He seemed so desperate to please that Emma felt she had to say something, so she said, “Well—I’m a little thirsty. Could you get me a drink of water?”
“Right away, miss!” The ghost smiled radiantly and saluted. Then he appeared to be thinking, and his smile faded a bit. “Of course… I don’t know where any glasses are, or the water pitcher, any more.”
“You could bring me water in a clamshell,” said Emma. She picked up one of the shells she had saved from her dinner, and offered it to the ghost. “There’s a creek right over there.”

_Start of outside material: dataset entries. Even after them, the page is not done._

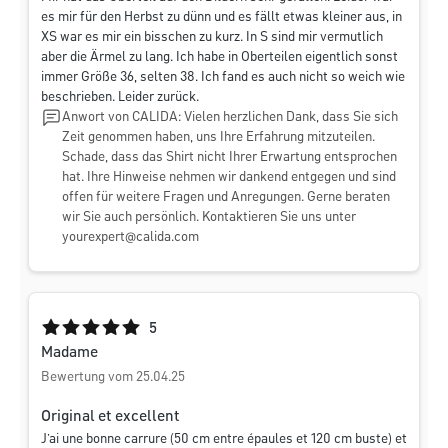
es mir für den Herbst zu dünn und es fällt etwas kleiner aus, in
XS war es mir ein bisschen zu kurz. In S sind mir vermutlich
aber die Ärmel zu lang. Ich habe in Oberteilen eigentlich sonst
immer Größe 36, selten 38. Ich fand es auch nicht so weich wie
beschrieben. Leider zurück.
Anwort von CALIDA: Vielen herzlichen Dank, dass Sie sich
Zeit genommen haben, uns Ihre Erfahrung mitzuteilen.
Schade, dass das Shirt nicht Ihrer Erwartung entsprochen
hat. Ihre Hinweise nehmen wir dankend entgegen und sind
offen für weitere Fragen und Anregungen. Gerne beraten
wir Sie auch persönlich. Kontaktieren Sie uns unter
yourexpert@calida.com
Durchschnittliche Bewertung von 5 von 5 Sternen
5
Madame
Bewertung vom 25.04.25
Original et excellent
J’ai une bonne carrure (50 cm entre épaules et 120 cm buste) et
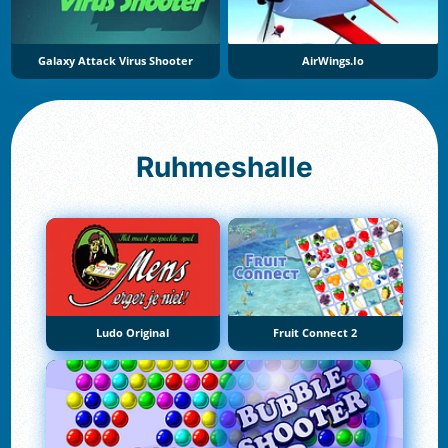
Galaxy Attack Virus Shooter
AirWings.io
Ruhmeshalle
Ludo Original
Fruit Connect 2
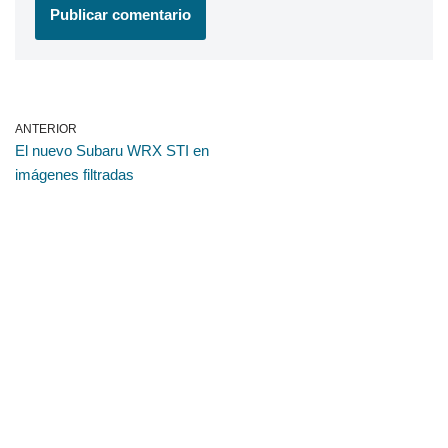
ANTERIOR
El nuevo Subaru WRX STI en
imágenes filtradas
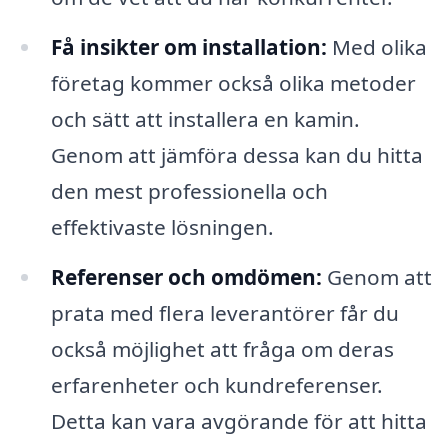
Få insikter om installation:
Med olika
företag kommer också olika metoder
och sätt att installera en kamin.
Genom att jämföra dessa kan du hitta
den mest professionella och
effektivaste lösningen.
Referenser och omdömen:
Genom att
prata med flera leverantörer får du
också möjlighet att fråga om deras
erfarenheter och kundreferenser.
Detta kan vara avgörande för att hitta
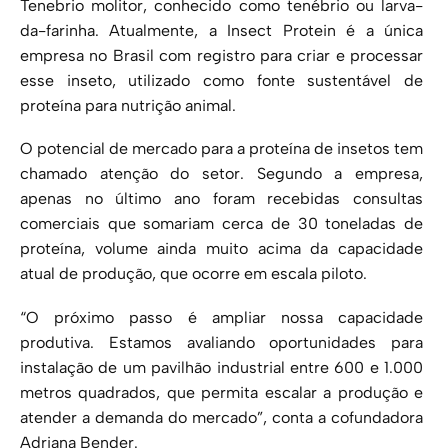
Tenebrio molitor, conhecido como tenébrio ou larva-
da-farinha. Atualmente, a Insect Protein é a única
empresa no Brasil com registro para criar e processar
esse inseto, utilizado como fonte sustentável de
proteína para nutrição animal.
O potencial de mercado para a proteína de insetos tem
chamado atenção do setor. Segundo a empresa,
apenas no último ano foram recebidas consultas
comerciais que somariam cerca de 30 toneladas de
proteína, volume ainda muito acima da capacidade
atual de produção, que ocorre em escala piloto.
“O próximo passo é ampliar nossa capacidade
produtiva. Estamos avaliando oportunidades para
instalação de um pavilhão industrial entre 600 e 1.000
metros quadrados, que permita escalar a produção e
atender a demanda do mercado”, conta a cofundadora
Adriana Bender.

The ghost took the shell from her—she was pleased to see that it didn’t fall through his transparent hand—and floated over to the creek, where he filled the shell and came back at once. “Happy to oblige, miss,” he said, offering her the shell.
Emma took it from him. “Thank you,” she said. She thought about the time she had stayed in a hotel and said apologetically, “I’m sorry I don’t have any money, or I’d give you a nice tip.”
“Oh, that’s not necessary, miss!” said the ghost, saluting once more. “Service is its own reward, that’s my motto!”
He watched her, beaming with pleasure, as she drank. Emma set down the shell. He didn’t go away, and she wondered how to ask him what he was doing there without seeming bad-mannered.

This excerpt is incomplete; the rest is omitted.